The European Central Bank has withdrawn some 838,000 counterfeit banknotes from circulation, worth around €35m.
This is a significant increase on the year before - mainly due to a surge in fake €20 notes in the second half of 2014, according to the annual report of the ECB.
However, the number of forgeries is only a fraction of the 17,500,000,000 euro banknotes in circulation.
Most of the fakes were €20 and €50 notes. The €20 note accounted for more than half (54.5%) of counterfeit euro withdrawn by the bank, while €50 notes accounted for 29.5% of withdrawals.
The €100 note accounted for 9.4% of the fakes.
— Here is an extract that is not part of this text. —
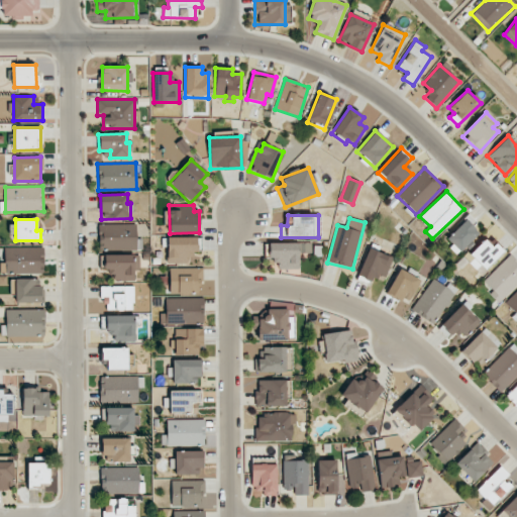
[(136,224),(98,224),(98,250),(136,249),(136,224)]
The €5 note accounted for just 1.2% of the notes withdrawn by the ECB. This is less than the very rare €200 note, which accounted for 1.3% of the fakes. The €10 note made up 3.4% of the withdrawn currency and the €500 note accounted for just 0.7% of counterfeit notes withdrawn from circulation.
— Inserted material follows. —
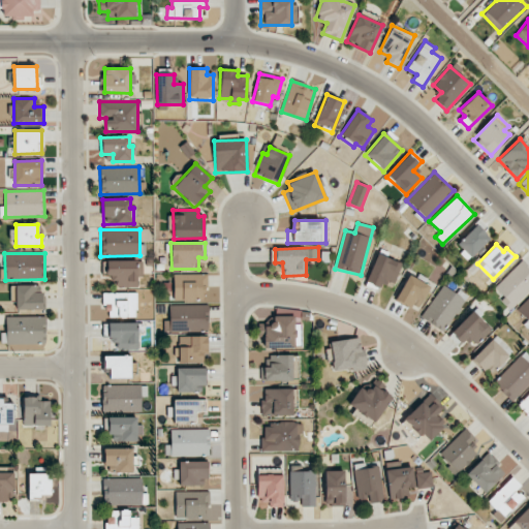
[(381,289),(384,280),(395,283),(402,263),(376,254),(366,283),(381,289)]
The worth of the counterfeit banknotes removed from circulation was around €35m.
A new €20 note will be released in November, following on from new €5 and €10 notes already in circulation, both with added security features.
The total number of euro notes in circulation increased by 6% last year, and are worth a combined one trillion euro.
There are 110 billion coins of various denominations in circulation in the euro area, with a combined value of €25bn.
One quarter of all euro banknotes in circulation are held in countries outside the euro area, with the €100, €200 and €500 notes most favoured as a store of value, and as a means of settling high-value bills, according to the annual report of the ECB.
It says net shipments of euro notes by banks to countries outside the euro area amounted to €19bn last year - an increase of 146% on 2013.